Being a Hospice Patient
Once the patient has completed the hospice enrollment process, a nurse will meet with the patient and family to review medications, address immediate concerns, and provide education about the disease process and caring for the patient.
At this time the patient and family/caregiver will be given the names of the assigned hospice team and the frequency of nursing and home health aide visits. Over the course of the first five days, the social worker and chaplain will request a time to meet with the patient and family/caregivers to assess needs and determine visit frequency.
During these initial visits the hospice team will be working together to complete a comprehensive assessment of the physical, psychosocial, emotional, and spiritual needs of the patient and the family/caregivers as they relate to living with and caring for an individual with a life limiting illness.
Based on these identified needs in the comprehensive assessment, and in conjunction with the patient and family, a plan of care will be developed that promotes the well-being, comfort, and dignity of the patient and involved family/caregivers.
Patients keep their own doctor throughout their hospice experience. Physicians are regularly updated and consulted by the hospice team.
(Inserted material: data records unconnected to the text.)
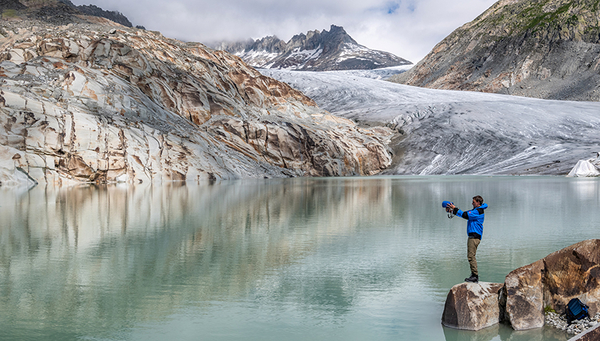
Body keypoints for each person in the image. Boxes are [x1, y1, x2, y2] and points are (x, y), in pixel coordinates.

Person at [446, 196, 488, 283]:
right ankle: (473, 275)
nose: (472, 203)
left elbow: (465, 215)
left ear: (478, 203)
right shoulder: (476, 210)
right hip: (473, 236)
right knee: (471, 256)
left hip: (474, 236)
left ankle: (475, 276)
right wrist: (452, 211)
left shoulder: (478, 211)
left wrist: (455, 208)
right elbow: (464, 214)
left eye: (473, 202)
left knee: (471, 256)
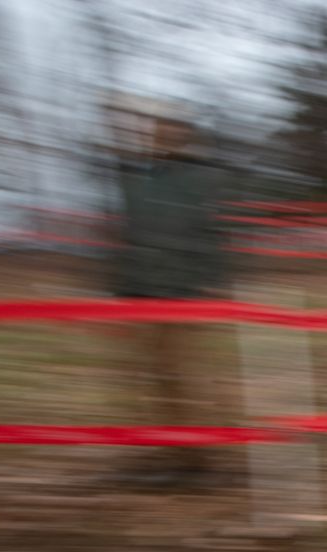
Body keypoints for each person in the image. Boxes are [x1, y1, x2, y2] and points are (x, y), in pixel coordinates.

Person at [104, 97, 233, 491]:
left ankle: (200, 458)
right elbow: (128, 236)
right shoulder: (142, 177)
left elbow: (214, 236)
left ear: (186, 135)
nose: (166, 134)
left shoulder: (199, 179)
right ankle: (171, 454)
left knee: (188, 379)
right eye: (160, 128)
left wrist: (212, 287)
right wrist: (122, 292)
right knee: (154, 378)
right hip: (143, 296)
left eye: (175, 128)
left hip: (185, 296)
The Care Plan will include:
- The patient and family identified goals, needs, and concerns
- The interventions that will be provided for addressing identified goals, needs, and concerns
- A schedule of visits to be made by hospice staff
- All medications currently taken related to the terminal illness, including both prescription and over-the-counter medicine.
- Equipment and supplies that are needed, including such items as adjustable beds, shower bench, oxygen, wheelchair, and other items to keep the patient comfortable, independent and safe.
Caring for the Patient
The hospice staff is a skilled team of healthcare professionals dedicated to assessing and addressing the pain and discomfort associated with the progression of the patient’s medical condition.
The hospice staff rely on the patient and family to keep them informed of changes in medical condition, emerging and recurring symptoms, and issues of safety.
Since the hospice staff are not with the patient every minute of the day, they need the help of the patient’s family and friends to develop a plan to ensure the patient’s safety and comfort. Hospice supplements the care already provided by family, friends, and paid caregivers. Hospice is not a substitute for care already provided by family, friends, and paid caregivers; rather, hospice supplements and supports that care.
A nurse is available 24 hours a day, seven days a week, to assist patients and families with questions and changes that occur. When a concern cannot be resolved with a phone call, the nurse will make a home visit.